Diagnostic Splenectomy

Diagnostic SplenectomyOne indication for splenectomy is for diagnosis in an otherwise asymptomatic patient. Splenectomy may be needed to make a diagnosis when an asymptomatic mass lesion is seen within the spleen on CT scan, ultrasound, or MRI scan for which a definitive diagnosis cannot be made radiographically. Another example is when a patient has either a palpable spleen on physical examination or an enlarged spleen by scan, and otherwise has no clear diagnostic disorder.

Splenic Mass Lesions

For the patients who have an isolated splenic mass, 60% turned out to be malignant lesions, 40% turned out to be benign lesions. Most malignant lesions are lymphoma; another large group is metastatic carcinomas, including some in which the primary diagnosis had not been made previously. In patients with benign lesions, more than half were cysts, and there were also splenic hamartomas and splenic hemangiomas.

In diagnosing an isolated splenic mass, most of these lesions could have been diagnosed by doing an aspiration biopsy. Certain of these lesions—such as the cystic lesions or the hemangiomas—would have classic appearance on gadolinium-enhanced MRI scan, and these scans are another imaging modality that could be utilized to sort out mass lesions without tissue biopsy. Although there may be some hesitation to do fine-needle aspiration biopsies on splenic lesions due to the risk of bleeding, most mass lesions can be diagnosed with this minimally invasive technique. The risk of bleeding is significant in patients with hemangiomas.
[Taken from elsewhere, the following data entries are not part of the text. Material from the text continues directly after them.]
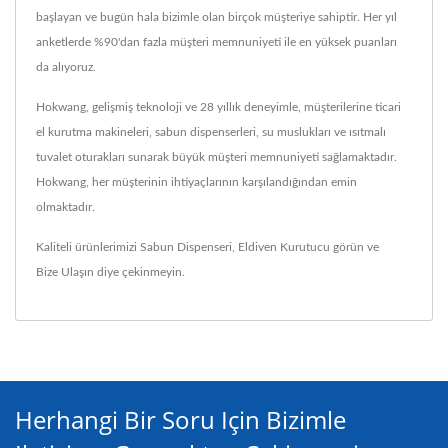
başlayan ve bugün hala bizimle olan birçok müşteriye sahiptir. Her yıl
anketlerde %90'dan fazla müşteri memnuniyeti ile en yüksek puanları
da alıyoruz.
Hokwang, gelişmiş teknoloji ve 28 yıllık deneyimle, müşterilerine ticari
el kurutma makineleri, sabun dispenserleri, su muslukları ve ısıtmalı
tuvalet oturakları sunarak büyük müşteri memnuniyeti sağlamaktadır.
Hokwang, her müşterinin ihtiyaçlarının karşılandığından emin
olmaktadır.
Kaliteli ürünlerimizi
Sabun Dispenseri
,
Eldiven Kurutucu
görün ve
Bize Ulaşın
diye çekinmeyin.
Herhangi Bir Soru Için Bizimle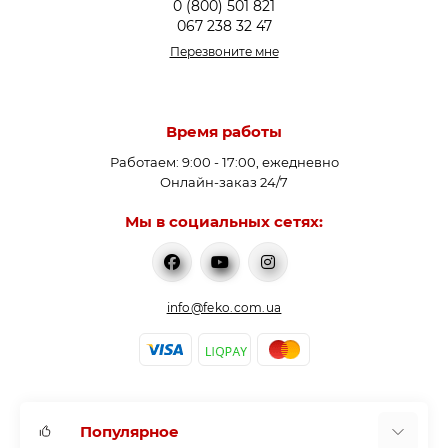
0 (800) 501 821
067 238 32 47
Перезвоните мне
Время работы
Работаем: 9:00 - 17:00, ежедневно
Онлайн-заказ 24/7
Мы в социальных сетях:
info@feko.com.ua
Популярное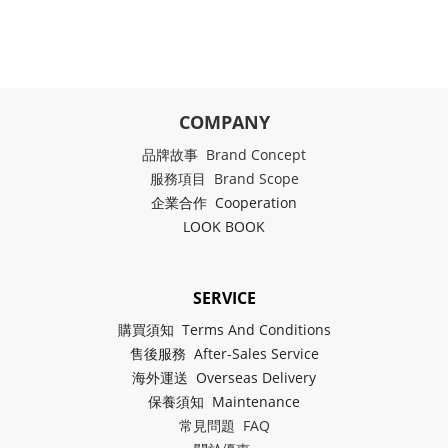
COMPANY
品牌故事 Brand Concept
服務項目 Brand Scope
企業合作 Cooperation
LOOK BOOK
SERVICE
購買須知 Terms And Conditions
售後服務 After-Sales Service
海外運送 Overseas Delivery
保養須知 Maintenance
常見問題 FAQ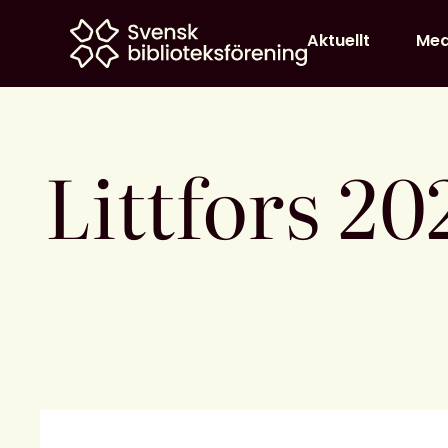
Home
Aktuellt
Me
Littfors 20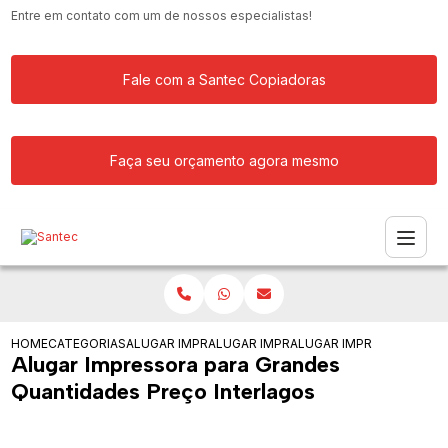
Entre em contato com um de nossos especialistas!
Fale com a Santec Copiadoras
Faça seu orçamento agora mesmo
HOME
CATEGORIAS
ALUGAR IMPRESSORA
ALUGAR IMPRESSORAS COLORIDAS
ALUGAR IMPRESSORA PA
Alugar Impressora para Grandes
Quantidades Preço Interlagos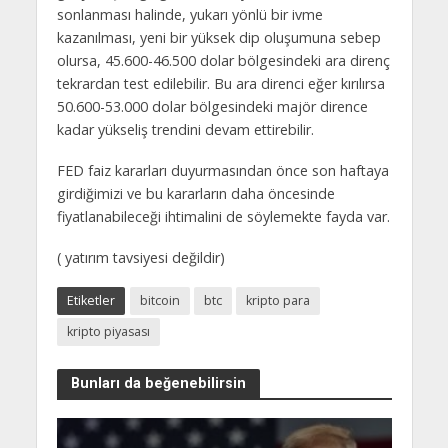
sonlanması halinde, yukarı yönlü bir ivme
kazanılması, yeni bir yüksek dip oluşumuna sebep
olursa, 45.600-46.500 dolar bölgesindeki ara direnç
tekrardan test edilebilir. Bu ara direnci eğer kırılırsa
50.600-53.000 dolar bölgesindeki majör dirence
kadar yükseliş trendini devam ettirebilir.
FED faiz kararları duyurmasından önce son haftaya
girdiğimizi ve bu kararların daha öncesinde
fiyatlanabileceği ihtimalini de söylemekte fayda var.
( yatırım tavsiyesi değildir)
Etiketler
bitcoin
btc
kripto para
kripto piyasası
Bunları da beğenebilirsin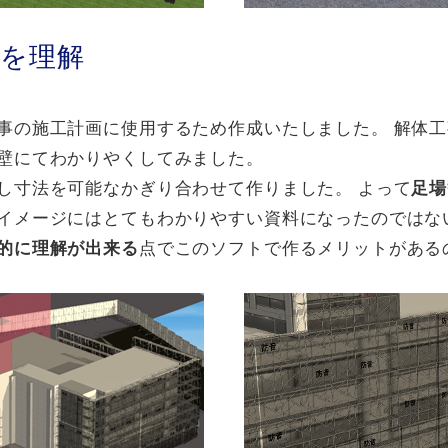
画を理解
事の施工計画に使用するため作成いたしました。 解体
壁にてわかりやくしてみました。
し寸法を可能なかぎり合わせて作りました。 よって
足場
イメージにはとてもわかりやすい資料になったのではな
的に理解が出来る
点でこのソフトで作るメリットがある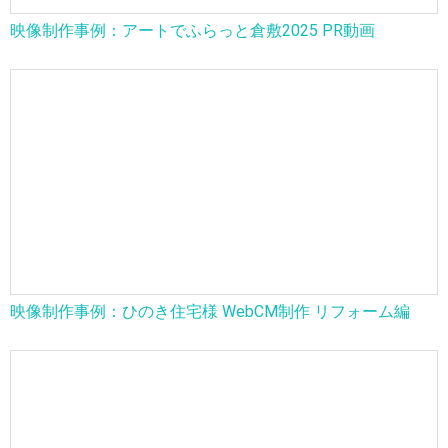
映像制作事例：アートでふらっと倉敷2025 PR動画
映像制作事例：ひのき住宅様 WebCM制作 リフォーム編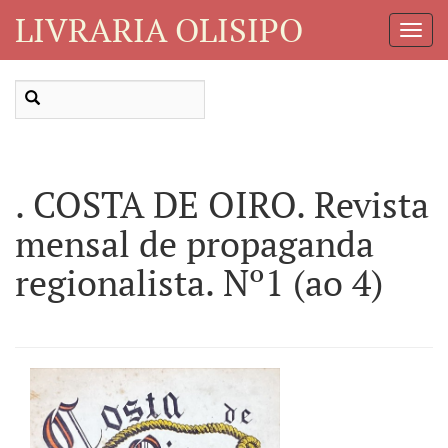
LIVRARIA OLISIPO
Toggl
Navig
. COSTA DE OIRO. Revista
mensal de propaganda
regionalista. Nº1 (ao 4)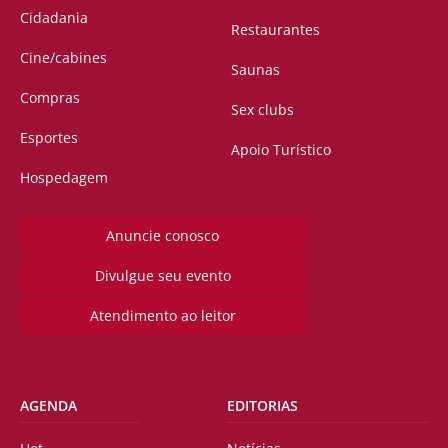
Cidadania
Restaurantes
Cine/cabines
Saunas
Compras
Sex clubs
Esportes
Apoio Turístico
Hospedagem
Anuncie conosco
Divulgue seu evento
Atendimento ao leitor
AGENDA
EDITORIAS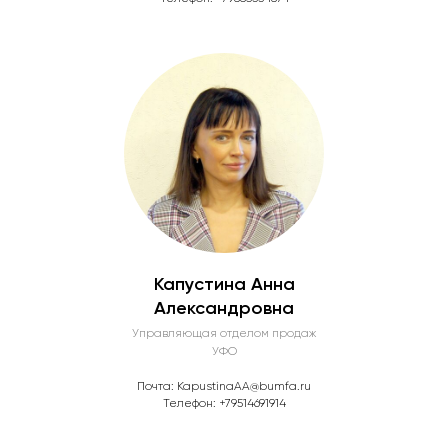
Капустина Анна
Александровна
Управляющая отделом продаж
УФО
Почта: KapustinaAA@bumfa.ru
Телефон: +79514691914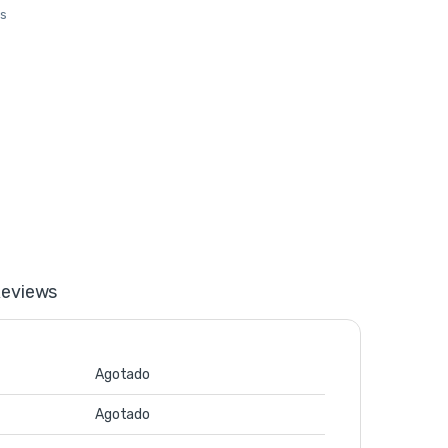
os
eviews
Agotado
Agotado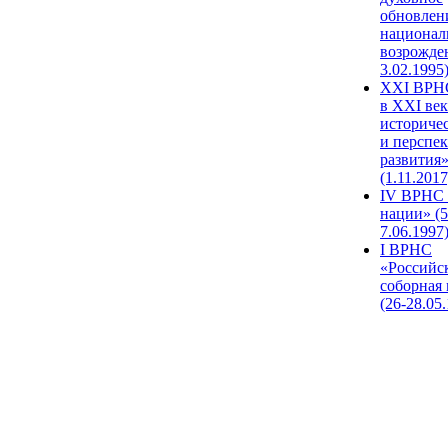
обновлен
национал
возрожде
3.02.1995
XХI ВРНС
в XXI век
историче
и перспе
развития
(1.11.2017
IV ВРНС 
нации» (5
7.06.1997
I ВРНС
«Российс
соборная
(26-28.05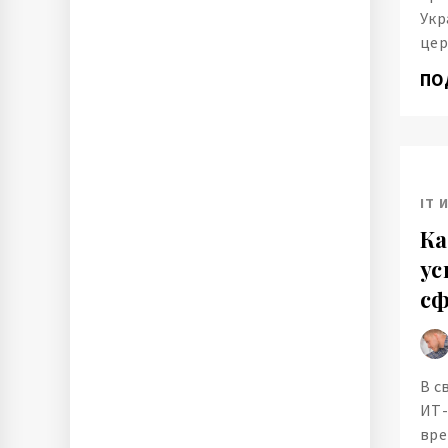
Укр
цер
ПО
IT 
Ка
ус
сф
В с
ИТ-
вре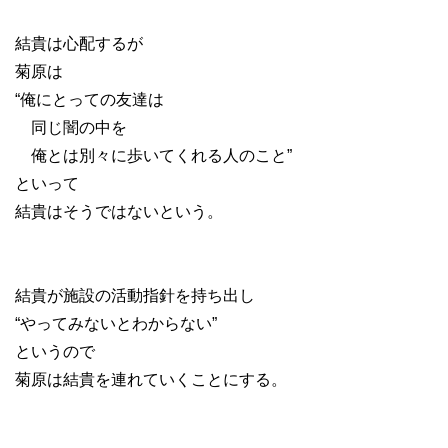
結貴は心配するが
菊原は
“俺にとっての友達は
同じ闇の中を
俺とは別々に歩いてくれる人のこと”
といって
結貴はそうではないという。
結貴が施設の活動指針を持ち出し
“やってみないとわからない”
というので
菊原は結貴を連れていくことにする。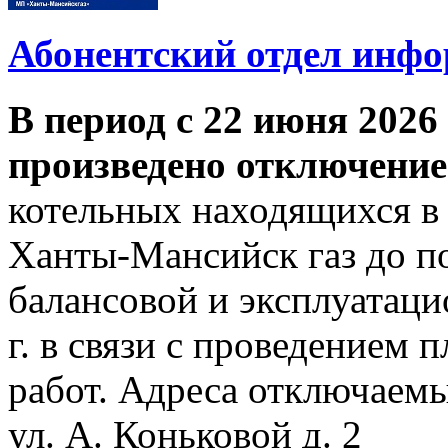
Абонентский отдел инф
В период с 22 июня 2026 
произведено отключение
котельных находящихся в
Ханты-Мансийск газ до по
балансовой и эксплуатаци
г. в связи с проведением
работ. Адреса отключаем
ул. А. Коньковой д. 2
These benign tumors of endothelial cells can be definitively diagnosed with gadolinium-enhanced MRI, and this imaging test is optimal for characterizing an isolated splenic mass.

Splenomegaly without a Diagnosis

The second diagnostic indication for splenectomy is unexplained splenomegaly. Most of these enlarged spleens will be shown to have lymphoma. The minority will have benign diagnoses including benign lymphoid proliferation, benign vascular lesions, and granulomatous disease, as well as splenic infarction and hemorrhage. The role of the fine-needle aspiration, other percutaneous biopsies for undiagnosed splenomegaly is quite limited; there would be very low yield in terms of being able to make that diagnosis by that form of biopsy.

Staging Laparotomy for Hodgkin’s Disease

Another type of diagnostic procedure would be a staging laparotomy for Hodgkin’s disease. Discussion of this procedure is more of a historical note because it has limited use in today’s current practice in treating this form of lymphoma.

A standard practice for pathologic staging between 1970 and 1990 was performance of a staging laparotomy in most patients with Hodgkin’s disease. The reason for performing this invasive procedure was based on reports that laparotomy altered the clinical stage of disease in approximately 35% of patients. There are several reasons why the incidence of performing staging laparotomy has decreased over the past 10–15 years. The primary reason is that it does not alter treatment of Hodgkin’s disease based on results of recent clinical series. Since systemic chemotherapy treats the whole patient, accurate pathologic staging makes no impact on the treatment outcome or treatment decisions.